The first, longest match (cell 53071) was in position 1055895 in s1_s2.fasta. The expected perfect matches are present in the counts, ovl, and OVL files. These are the s1_s2.ovl lines, for instance:
70973 1055895 N -1780 -670 2456 100.00
138253 1055895 N 3634 3098 1138 100.00
Then tigger runs and the trail is lost, with 1055895 not appearing in any of the log files.
I thought perhaps some of the 6 in the first lastal list might have mismatches against each other where they overlapped. So they were extracted and the full 6 x 6 comparison run with blastn. Where there were overlaps they were 100%, no mismatches, no indels.

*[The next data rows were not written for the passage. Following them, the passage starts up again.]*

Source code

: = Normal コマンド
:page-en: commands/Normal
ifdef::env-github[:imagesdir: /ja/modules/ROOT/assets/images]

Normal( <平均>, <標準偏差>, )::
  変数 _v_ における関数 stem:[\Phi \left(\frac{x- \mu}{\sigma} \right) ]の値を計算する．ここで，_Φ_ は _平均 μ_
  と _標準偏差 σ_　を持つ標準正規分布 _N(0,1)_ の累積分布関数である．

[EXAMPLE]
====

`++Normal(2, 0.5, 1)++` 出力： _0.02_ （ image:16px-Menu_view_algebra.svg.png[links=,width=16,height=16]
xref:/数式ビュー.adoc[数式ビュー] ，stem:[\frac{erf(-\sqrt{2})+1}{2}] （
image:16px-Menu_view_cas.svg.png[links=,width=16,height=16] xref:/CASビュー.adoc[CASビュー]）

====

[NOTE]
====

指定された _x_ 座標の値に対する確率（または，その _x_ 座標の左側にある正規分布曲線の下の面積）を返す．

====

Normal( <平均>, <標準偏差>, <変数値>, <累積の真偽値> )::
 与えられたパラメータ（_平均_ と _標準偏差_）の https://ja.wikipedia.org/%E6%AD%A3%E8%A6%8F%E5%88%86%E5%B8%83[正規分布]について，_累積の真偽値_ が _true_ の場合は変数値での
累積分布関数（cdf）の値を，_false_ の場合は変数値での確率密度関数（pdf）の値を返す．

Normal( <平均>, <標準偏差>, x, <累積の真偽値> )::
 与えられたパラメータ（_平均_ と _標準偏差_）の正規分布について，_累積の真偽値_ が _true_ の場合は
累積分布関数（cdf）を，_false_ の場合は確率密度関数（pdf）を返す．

So I am at a loss. Why would Minimus2 drop the large perfect reads which should have linked those two contigs. More to the point, how does one force it to "not do that"?
Thanks.
I don't think this is related, but between writing the *contig and *singletons files AMOS overwrote the original *.fasta file. The new one has only 297665 entries, named >1 to >297665. So it is probably a good idea to keep a differently named copy of the input file if it is at all difficult to assemble.